Arrêté peu de temps après il fait tranquillement l’aveu de son crime. Il fut condamné et exécuté.

L’autopsie fut faite par Esquirol[3], qui trouva des adhérences entre la pie-mère et les couches corticales du cerveau. S’agissait-il d’un début de paralysie générale ?


Il y a peu d’années, un crime analogue fut commis par Menesclou sur une petite fille de six ans[4]. On sait qu’à l’autopsie de ce criminel, qui fut aussi guillotiné, le professeur Ch. Robin trouva les lésions d’une méningite chronique.

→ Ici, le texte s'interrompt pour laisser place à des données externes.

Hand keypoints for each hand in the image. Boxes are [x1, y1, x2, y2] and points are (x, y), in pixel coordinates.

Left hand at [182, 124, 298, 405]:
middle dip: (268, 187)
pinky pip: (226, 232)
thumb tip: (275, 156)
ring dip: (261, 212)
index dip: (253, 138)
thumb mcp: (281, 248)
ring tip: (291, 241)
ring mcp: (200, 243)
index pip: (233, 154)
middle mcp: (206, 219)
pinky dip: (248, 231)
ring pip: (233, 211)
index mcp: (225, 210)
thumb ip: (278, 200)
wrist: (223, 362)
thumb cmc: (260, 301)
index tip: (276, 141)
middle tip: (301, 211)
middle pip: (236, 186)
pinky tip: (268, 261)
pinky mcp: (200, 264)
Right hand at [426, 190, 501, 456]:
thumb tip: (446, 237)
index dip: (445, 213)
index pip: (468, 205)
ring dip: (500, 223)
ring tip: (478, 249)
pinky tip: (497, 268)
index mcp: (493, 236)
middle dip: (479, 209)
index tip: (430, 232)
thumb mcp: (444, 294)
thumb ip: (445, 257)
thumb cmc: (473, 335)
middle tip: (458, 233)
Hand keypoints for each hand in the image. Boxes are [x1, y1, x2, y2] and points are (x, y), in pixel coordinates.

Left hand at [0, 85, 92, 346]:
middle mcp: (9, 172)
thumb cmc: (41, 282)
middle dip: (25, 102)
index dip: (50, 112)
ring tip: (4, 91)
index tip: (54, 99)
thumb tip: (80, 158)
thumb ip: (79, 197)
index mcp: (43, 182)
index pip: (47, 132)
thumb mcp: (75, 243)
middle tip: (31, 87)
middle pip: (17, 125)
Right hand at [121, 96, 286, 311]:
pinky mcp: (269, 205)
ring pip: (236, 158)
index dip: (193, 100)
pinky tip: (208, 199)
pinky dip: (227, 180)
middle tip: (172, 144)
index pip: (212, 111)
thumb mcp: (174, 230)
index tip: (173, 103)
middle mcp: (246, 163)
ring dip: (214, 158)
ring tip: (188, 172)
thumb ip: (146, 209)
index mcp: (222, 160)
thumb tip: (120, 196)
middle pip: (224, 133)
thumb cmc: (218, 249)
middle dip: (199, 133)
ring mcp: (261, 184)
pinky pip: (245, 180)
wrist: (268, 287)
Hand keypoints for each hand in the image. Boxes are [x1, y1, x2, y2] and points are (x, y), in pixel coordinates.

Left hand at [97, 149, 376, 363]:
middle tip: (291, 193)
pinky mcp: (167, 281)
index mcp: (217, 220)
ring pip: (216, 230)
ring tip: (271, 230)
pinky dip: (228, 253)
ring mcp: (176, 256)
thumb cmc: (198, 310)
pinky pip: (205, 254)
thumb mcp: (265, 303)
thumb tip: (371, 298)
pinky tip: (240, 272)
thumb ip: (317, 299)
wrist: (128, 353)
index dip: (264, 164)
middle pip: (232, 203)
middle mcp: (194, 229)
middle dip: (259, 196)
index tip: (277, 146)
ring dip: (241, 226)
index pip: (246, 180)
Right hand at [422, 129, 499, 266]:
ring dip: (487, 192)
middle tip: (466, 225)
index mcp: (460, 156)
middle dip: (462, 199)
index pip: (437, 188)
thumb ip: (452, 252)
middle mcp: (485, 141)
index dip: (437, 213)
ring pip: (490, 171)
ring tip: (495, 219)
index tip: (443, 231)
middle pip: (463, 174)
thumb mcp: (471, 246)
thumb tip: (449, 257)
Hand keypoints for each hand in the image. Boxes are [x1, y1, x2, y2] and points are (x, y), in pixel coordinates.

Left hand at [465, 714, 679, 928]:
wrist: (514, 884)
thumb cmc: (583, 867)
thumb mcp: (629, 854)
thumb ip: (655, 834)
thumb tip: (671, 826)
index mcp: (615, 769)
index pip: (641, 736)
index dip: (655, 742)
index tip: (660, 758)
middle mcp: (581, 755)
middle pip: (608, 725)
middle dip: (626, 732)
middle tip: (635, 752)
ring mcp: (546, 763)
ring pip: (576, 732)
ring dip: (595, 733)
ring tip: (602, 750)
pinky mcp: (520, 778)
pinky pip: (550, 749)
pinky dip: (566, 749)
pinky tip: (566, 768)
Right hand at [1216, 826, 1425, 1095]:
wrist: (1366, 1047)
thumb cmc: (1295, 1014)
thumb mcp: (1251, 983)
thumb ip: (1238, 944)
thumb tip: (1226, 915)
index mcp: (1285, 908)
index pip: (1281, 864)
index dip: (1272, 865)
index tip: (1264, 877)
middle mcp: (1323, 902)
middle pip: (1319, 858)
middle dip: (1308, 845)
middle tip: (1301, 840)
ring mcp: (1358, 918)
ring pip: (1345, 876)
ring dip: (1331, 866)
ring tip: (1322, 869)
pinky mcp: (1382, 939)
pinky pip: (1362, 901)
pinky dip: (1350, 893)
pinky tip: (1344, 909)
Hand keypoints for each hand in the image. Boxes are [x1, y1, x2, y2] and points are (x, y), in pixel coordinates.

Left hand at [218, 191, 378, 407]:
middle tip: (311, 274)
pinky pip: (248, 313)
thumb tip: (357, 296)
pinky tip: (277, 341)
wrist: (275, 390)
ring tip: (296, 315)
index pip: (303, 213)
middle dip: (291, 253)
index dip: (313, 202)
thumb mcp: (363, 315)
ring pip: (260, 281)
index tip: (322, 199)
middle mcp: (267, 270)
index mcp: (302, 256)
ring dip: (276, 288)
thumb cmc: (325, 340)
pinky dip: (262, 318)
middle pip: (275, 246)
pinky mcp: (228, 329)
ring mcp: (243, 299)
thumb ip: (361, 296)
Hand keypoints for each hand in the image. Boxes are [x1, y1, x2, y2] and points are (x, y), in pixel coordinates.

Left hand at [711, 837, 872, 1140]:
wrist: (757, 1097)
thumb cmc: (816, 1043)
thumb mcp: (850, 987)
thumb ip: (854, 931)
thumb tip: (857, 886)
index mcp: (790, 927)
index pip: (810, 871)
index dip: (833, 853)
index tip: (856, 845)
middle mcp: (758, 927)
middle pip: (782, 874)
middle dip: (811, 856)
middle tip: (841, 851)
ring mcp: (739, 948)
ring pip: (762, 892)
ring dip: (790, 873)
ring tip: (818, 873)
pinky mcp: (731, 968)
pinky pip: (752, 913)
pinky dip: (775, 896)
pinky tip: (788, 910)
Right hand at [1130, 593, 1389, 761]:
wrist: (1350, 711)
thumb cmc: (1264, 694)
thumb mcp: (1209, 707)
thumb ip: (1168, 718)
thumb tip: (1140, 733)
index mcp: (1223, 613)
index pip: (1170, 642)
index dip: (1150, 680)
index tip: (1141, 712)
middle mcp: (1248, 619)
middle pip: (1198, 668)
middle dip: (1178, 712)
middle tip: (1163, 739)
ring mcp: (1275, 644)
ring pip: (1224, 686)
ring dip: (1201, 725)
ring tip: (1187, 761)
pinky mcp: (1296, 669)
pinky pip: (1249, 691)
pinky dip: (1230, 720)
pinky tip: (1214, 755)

Il serait facile de multiplier les exemples de ces aberrations qui relèvent évidemment de l’aliénation mentale ; mais il nous semble inutile de dresser ici une liste qui ne saurait être complète.

Qu’il nous suffise de noter trois points fondamentaux qui nous paraissent caractériser les actes de cette nature.

1o L’instinct sexuel n’est point satisfait par le coït ; c’est une particularité que nous avons déjà notée chez les nymphomanes. Le désir se transforme aussitôt en fureur et conduit à la férocité, au meurtre et à l’anthropophagie.

2o Les criminels de cette espèce aiment à mutiler les organes génitaux de la victime. Il y aurait là une sorte d’instinct sexuel dépravé.

3o Presque toujours les sujets de cette espèce sont des héréditaires. Ils sont quelquefois des imbéciles ou des demi-imbéciles ; et souvent on trouve à l’autopsie des lésions anatomiques de l’encéphale, ce qui achève de démontrer que ces prétendus criminels sont de véritables malades, de vrais aliénés.


Je viens de vous montrer la forme la plus grave de la perversion de l’instinct sexuel, celle qui mène aux conséquences les plus terribles.

Il me reste à vous parler des autres manifestations de cette tendance morbide, qui, pour être moins dangereuses en elles-mêmes, n’en sont pas moins contraires à la nature.

  1. Jacob, Curiosités de l’Histoire de France, Causes célèbres. 1859.
  2. Westphal, Archiv für Psychiatrie. Band VII. p. 302.
  3. Esquirol, Des maladies mentales. Paris, 1838.
  4. Lasègue, Brouardel et Motet, Affaire Ménesclou, examen de l’état mental de l’accusé. (Annales d’Hyg. et de médecine légale, 1880, 3e Série, t. VII, p. 439.)